NHS: Cybercrime
(asked on 3rd September 2018) - View Source
Question to the Department of Health and Social Care:
To ask the Secretary of State for Health, what changes have been made to NHS (a) IT systems and (b) cyber security since the cyber attack in May 2017.
The National Health Service is putting in place robust measures to protect IT systems against cyber-attacks. Since May 2017 the Government has invested £60 million to support NHS providers to improve their security position, with a further £150 million pledged up until 2021 to improve the NHS’s resilience against attacks.
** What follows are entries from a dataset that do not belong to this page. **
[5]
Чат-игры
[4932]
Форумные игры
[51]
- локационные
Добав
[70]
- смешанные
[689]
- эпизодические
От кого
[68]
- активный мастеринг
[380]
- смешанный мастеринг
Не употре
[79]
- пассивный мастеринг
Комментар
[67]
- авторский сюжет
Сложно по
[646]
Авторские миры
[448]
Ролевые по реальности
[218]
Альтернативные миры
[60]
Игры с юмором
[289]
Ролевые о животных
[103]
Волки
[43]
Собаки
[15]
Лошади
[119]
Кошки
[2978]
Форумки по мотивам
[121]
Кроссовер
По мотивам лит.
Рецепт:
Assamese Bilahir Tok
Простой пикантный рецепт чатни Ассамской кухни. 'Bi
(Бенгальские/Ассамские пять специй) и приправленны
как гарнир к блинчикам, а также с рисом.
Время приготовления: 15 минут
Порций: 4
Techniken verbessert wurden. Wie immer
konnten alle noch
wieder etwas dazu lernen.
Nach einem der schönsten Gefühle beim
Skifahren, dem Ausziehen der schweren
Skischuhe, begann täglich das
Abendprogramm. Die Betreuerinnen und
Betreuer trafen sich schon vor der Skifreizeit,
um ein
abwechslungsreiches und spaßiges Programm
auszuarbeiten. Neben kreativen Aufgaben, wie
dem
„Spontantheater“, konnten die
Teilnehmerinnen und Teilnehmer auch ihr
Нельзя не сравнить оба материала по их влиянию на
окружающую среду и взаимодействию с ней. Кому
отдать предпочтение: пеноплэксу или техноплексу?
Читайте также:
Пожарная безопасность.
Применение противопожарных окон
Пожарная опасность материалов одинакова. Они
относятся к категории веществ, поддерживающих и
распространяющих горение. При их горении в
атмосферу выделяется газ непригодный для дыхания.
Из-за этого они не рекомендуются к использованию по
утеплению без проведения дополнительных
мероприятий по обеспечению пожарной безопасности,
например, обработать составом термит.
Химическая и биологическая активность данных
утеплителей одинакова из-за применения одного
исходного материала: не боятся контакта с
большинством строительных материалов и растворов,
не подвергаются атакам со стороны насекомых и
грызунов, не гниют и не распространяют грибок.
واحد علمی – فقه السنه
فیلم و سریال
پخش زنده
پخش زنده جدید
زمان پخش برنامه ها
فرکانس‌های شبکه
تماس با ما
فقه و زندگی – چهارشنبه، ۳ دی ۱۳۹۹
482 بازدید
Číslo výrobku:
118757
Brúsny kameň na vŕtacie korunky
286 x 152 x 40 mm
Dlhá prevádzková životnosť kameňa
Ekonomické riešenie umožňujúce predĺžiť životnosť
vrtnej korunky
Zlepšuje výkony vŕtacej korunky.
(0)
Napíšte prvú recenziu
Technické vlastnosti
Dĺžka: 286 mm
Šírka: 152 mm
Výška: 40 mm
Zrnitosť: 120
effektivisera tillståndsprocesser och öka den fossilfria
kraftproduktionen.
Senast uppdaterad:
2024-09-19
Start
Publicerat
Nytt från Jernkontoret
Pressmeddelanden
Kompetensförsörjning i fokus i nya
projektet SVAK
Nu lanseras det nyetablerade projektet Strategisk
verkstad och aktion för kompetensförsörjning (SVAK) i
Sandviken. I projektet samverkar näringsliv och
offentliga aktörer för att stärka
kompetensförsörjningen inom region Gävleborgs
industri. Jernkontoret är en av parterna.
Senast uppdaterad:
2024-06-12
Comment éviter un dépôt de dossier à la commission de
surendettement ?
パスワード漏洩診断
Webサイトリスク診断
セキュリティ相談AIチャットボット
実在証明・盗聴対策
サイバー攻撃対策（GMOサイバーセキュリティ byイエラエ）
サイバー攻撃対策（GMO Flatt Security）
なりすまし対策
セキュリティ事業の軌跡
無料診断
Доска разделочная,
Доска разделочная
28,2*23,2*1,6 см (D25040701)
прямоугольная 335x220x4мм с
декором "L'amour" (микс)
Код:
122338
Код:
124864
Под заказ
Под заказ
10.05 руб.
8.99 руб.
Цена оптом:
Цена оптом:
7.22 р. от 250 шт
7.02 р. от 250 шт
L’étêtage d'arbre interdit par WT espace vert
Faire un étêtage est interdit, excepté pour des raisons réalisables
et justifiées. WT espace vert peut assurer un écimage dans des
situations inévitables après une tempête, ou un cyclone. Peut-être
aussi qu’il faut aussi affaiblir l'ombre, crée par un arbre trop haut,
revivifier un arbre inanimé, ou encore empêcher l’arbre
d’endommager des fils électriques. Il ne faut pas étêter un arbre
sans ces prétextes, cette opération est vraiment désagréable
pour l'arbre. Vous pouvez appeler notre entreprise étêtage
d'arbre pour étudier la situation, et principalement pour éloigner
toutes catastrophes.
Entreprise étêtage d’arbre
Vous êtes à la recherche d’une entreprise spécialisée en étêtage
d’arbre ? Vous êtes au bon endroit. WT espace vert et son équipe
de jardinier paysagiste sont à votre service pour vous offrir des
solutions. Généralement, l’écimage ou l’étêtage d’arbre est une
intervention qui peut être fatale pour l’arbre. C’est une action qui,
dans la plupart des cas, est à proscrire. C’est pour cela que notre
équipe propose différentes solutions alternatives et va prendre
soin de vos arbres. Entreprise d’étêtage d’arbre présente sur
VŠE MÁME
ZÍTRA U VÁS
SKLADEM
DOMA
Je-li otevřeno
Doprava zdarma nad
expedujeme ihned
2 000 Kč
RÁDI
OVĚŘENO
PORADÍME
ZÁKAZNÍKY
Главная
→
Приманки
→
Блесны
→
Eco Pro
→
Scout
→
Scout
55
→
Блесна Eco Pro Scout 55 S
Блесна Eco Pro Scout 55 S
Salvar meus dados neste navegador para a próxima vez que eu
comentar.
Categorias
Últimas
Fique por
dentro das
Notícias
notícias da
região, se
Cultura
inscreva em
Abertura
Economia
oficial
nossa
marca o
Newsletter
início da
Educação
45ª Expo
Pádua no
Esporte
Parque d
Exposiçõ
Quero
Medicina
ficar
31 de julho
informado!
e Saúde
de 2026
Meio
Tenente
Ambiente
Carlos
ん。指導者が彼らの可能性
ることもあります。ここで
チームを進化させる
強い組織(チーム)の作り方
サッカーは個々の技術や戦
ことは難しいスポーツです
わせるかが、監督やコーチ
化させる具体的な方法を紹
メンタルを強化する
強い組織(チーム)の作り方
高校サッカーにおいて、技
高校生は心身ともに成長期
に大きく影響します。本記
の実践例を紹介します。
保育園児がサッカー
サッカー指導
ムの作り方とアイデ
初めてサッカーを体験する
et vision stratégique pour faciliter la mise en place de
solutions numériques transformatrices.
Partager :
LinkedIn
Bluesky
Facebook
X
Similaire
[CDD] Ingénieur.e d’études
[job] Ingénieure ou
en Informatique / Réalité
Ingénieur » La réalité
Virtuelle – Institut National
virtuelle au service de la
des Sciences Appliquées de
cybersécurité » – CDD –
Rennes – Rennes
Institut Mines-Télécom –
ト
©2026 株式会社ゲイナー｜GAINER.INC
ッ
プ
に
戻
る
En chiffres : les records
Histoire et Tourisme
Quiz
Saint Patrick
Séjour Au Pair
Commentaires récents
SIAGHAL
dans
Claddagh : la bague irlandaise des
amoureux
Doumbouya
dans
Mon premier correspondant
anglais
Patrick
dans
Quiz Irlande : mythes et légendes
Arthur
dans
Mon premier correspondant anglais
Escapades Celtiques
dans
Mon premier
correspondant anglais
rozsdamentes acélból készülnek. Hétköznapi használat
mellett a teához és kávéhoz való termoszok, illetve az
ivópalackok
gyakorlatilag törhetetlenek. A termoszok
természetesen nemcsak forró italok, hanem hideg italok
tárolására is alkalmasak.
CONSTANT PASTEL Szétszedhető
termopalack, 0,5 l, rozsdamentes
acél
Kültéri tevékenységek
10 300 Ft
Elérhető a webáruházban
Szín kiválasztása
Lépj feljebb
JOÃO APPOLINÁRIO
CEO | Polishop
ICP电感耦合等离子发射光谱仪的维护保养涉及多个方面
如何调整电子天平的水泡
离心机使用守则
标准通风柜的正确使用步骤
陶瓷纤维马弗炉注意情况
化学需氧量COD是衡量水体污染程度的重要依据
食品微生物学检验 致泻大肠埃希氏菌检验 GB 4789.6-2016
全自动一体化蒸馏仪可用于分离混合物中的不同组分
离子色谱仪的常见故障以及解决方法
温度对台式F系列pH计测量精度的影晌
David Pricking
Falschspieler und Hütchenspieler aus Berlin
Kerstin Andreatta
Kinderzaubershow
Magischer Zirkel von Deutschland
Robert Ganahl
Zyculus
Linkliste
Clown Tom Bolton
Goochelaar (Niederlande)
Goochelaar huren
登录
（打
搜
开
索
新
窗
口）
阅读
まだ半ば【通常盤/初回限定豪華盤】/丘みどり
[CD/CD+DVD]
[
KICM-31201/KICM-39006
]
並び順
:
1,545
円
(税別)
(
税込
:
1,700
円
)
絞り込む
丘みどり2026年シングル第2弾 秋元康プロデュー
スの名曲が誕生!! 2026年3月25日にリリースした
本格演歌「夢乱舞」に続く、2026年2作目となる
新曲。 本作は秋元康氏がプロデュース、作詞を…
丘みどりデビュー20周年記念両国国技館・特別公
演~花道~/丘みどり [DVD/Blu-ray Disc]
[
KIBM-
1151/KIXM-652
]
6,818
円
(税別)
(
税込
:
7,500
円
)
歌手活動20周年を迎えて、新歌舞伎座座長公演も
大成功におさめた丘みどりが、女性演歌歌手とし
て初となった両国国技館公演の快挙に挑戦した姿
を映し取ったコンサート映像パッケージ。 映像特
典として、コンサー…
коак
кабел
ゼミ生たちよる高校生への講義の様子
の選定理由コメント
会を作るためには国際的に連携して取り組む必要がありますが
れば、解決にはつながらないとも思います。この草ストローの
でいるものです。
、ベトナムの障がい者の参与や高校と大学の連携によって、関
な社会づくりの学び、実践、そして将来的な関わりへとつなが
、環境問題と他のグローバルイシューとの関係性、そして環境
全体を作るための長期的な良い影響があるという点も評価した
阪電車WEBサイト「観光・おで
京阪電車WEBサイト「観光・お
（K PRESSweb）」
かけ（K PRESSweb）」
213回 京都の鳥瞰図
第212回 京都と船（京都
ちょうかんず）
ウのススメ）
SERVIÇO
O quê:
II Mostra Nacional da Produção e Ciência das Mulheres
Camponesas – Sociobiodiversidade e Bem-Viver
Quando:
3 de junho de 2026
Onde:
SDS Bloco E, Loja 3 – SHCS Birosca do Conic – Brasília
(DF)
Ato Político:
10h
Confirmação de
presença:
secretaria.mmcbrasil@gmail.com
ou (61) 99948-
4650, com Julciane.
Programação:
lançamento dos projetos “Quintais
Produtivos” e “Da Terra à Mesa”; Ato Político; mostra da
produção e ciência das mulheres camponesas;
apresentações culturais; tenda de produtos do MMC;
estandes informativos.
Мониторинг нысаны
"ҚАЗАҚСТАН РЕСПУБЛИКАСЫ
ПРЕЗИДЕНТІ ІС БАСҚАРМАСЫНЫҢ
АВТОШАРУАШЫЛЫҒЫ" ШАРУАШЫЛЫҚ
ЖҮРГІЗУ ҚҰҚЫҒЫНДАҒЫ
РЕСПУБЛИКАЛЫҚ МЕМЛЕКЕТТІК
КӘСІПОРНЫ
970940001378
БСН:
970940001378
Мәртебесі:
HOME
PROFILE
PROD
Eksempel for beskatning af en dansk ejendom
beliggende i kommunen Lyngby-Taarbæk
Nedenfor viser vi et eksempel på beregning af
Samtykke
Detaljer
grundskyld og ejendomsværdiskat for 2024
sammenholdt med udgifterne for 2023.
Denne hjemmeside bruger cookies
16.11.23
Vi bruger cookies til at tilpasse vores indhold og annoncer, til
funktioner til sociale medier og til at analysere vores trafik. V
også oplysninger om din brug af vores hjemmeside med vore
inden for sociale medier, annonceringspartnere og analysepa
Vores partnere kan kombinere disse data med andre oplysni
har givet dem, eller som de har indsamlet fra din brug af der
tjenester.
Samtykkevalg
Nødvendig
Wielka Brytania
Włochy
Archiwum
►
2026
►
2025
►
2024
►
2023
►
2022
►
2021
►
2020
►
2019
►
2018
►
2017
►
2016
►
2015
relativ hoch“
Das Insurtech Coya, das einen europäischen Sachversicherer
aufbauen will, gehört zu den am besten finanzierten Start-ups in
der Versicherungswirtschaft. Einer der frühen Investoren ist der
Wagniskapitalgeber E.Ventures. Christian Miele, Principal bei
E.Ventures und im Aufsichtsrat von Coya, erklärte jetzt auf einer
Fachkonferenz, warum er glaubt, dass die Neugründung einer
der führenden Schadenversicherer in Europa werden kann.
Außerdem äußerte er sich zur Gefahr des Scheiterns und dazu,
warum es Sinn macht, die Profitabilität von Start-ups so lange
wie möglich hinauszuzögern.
The Department published its progress report in February 2018 entitled ‘Securing cyber resilience in health and care: progress update’. The report is available at the following link:
Key actions taken since February 2018 include:
- signing a Windows 10 licensing agreement with Microsoft which will allow local NHS organisations to save money, reduce potential vulnerabilities and help increase cyber resilience;
- enhancing the capability of the Cyber Security Operations Centre boosting the national capability to prevent, detect and respond to cyber-attacks through the procurement of IBM as a specialist partner;
- launching the Data Security and Protection Toolkit which provides an accessible dashboard enabling trusts to track their progress in meeting the 10 Data Security Standards;
- agreeing plans to implement the recommendations of the Chief Information Officer for Health and Care’s review of the May 2017 WannaCry attack;
- provided specialist face to face security training (System Security Certified Practitioner - SSCP) for over 100 staff; and
- in May 2018 the Network and Information Security Regulations came into force which requires operators of essential services (including some NHS healthcare providers) to put appropriate security measures in place and to report significant incidents that occur.